Dalam sambutannya, Firmansyah mengapresiasi konsistensi Dinas Kebudayaan dan Pariwisata Kota Batam dalam menghadirkan BWR hingga memasuki tahun ketujuh. Menurutnya, kegiatan ini tidak hanya menjadi ajang hiburan Ramadan, tetapi juga berperan penting dalam menggerakkan perekonomian masyarakat, khususnya sektor kuliner dan ekonomi kreatif.
“BWR menjadi contoh kegiatan yang mampu memadukan nilai ibadah Ramadan dengan penguatan ekonomi masyarakat,” ujarnya.
Ia juga mengingatkan agar seluruh rangkaian kegiatan tetap menjaga kekhusyukan bulan suci. Saat azan Magrib berkumandang, aktivitas jual beli di area bazar diharapkan dihentikan sementara agar pengunjung dan pelaku usaha dapat berbuka puasa serta menunaikan salat Magrib dengan tenang.
Firmansyah turut mengapresiasi panitia yang menyediakan fasilitas musala dan mendorong pelaksanaan salat berjemaah. Selain itu, ia mengimbau seluruh tenant untuk menjaga kebersihan dan kualitas makanan demi kenyamanan pengunjung.
Untuk menjamin keamanan pangan, pengawasan terhadap makanan dan minuman yang dijual di area BWR akan dilakukan oleh Badan Pengawas Obat dan Makanan. Langkah ini diharapkan memberikan rasa aman bagi masyarakat yang berbuka puasa di lokasi acara.
Sementara itu, Kepala Disbudpar Batam, Ardiwinata, menjelaskan bahwa BWR telah menjadi agenda rutin yang berkelanjutan dan pernah tercatat dalam kalender event nasional. Menurutnya, kegiatan ini dirancang tidak hanya sebagai bazar kuliner, tetapi juga sebagai ruang interaksi keluarga dan masyarakat.
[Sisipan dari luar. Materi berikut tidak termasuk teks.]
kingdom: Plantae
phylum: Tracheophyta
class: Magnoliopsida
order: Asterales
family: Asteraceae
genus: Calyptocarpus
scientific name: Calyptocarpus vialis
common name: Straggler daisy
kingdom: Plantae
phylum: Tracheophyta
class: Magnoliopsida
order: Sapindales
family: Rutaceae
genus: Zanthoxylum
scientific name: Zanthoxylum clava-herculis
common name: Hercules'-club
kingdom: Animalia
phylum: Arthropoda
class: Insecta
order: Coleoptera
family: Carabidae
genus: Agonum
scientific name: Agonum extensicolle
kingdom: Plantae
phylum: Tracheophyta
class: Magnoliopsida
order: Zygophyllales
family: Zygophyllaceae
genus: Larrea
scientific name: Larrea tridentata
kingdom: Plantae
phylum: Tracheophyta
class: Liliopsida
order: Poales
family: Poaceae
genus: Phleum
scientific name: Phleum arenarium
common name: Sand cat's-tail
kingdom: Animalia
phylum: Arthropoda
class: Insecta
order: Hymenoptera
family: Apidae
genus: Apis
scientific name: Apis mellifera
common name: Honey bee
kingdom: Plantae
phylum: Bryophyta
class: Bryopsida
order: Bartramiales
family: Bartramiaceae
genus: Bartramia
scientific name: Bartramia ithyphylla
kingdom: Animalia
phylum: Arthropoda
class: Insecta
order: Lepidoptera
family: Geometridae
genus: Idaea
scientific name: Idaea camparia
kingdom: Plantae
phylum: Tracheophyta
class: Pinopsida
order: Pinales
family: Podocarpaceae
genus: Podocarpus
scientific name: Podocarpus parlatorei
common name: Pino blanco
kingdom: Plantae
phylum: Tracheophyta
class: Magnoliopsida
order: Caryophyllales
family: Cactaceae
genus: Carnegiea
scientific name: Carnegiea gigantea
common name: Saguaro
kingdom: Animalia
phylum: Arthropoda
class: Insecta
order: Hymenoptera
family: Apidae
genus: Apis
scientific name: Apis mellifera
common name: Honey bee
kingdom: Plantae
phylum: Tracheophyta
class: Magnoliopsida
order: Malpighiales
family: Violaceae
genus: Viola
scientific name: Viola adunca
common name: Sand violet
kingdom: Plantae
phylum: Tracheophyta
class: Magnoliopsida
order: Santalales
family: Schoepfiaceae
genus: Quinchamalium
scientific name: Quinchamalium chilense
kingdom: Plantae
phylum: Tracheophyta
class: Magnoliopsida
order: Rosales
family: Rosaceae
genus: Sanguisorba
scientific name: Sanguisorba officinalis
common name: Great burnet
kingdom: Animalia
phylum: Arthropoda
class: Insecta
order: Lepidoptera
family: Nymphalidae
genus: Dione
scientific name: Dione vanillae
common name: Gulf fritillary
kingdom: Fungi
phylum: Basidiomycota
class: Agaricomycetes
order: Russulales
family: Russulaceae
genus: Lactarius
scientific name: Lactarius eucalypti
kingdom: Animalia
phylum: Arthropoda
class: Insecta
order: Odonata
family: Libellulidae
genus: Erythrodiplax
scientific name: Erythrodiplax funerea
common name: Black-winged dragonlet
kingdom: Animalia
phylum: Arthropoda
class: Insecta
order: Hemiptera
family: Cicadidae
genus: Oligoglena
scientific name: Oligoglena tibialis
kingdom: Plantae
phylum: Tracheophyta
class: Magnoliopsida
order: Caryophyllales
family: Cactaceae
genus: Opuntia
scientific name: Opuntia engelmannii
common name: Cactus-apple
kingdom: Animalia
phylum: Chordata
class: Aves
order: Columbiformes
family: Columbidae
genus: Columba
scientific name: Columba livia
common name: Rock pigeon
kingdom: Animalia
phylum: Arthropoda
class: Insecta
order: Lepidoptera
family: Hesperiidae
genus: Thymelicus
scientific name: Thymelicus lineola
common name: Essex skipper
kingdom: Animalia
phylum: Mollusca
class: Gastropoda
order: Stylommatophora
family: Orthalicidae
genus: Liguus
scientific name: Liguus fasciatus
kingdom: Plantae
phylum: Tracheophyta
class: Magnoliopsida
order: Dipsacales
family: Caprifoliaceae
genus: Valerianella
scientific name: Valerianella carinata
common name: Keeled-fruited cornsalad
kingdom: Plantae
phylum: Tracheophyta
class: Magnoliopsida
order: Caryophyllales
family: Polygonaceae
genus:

“Tahun ini ada 75 tenant yang terlibat. Selain kuliner Ramadan, kami juga menyiapkan fasilitas pendukung seperti musala dan area bermain keluarga,” jelasnya.
BWR ke-7 berlangsung hingga 1 Maret 2026 dan melibatkan berbagai unsur, di antaranya PKK Kota Batam, Dharma Wanita Persatuan, serta DWP Disbudpar Batam. Sejumlah agenda pendukung turut digelar, seperti buka puasa bersama, kolaborasi program dengan AirAsia, santunan anak yatim piatu, serta berbagai festival seni dan budaya.
Ketua Lembaga Adat Melayu Kepulauan Riau Kota Batam, Raja Muhammad Amin, berharap kegiatan seperti BWR dapat terus dilaksanakan secara berkelanjutan. Menurutnya, selain menggerakkan ekonomi, BWR juga menjadi sarana mempererat silaturahmi masyarakat di bulan penuh berkah.
“Ramadan membawa keberkahan. Ekonomi bergerak, kebersamaan pun semakin kuat,” ujarnya.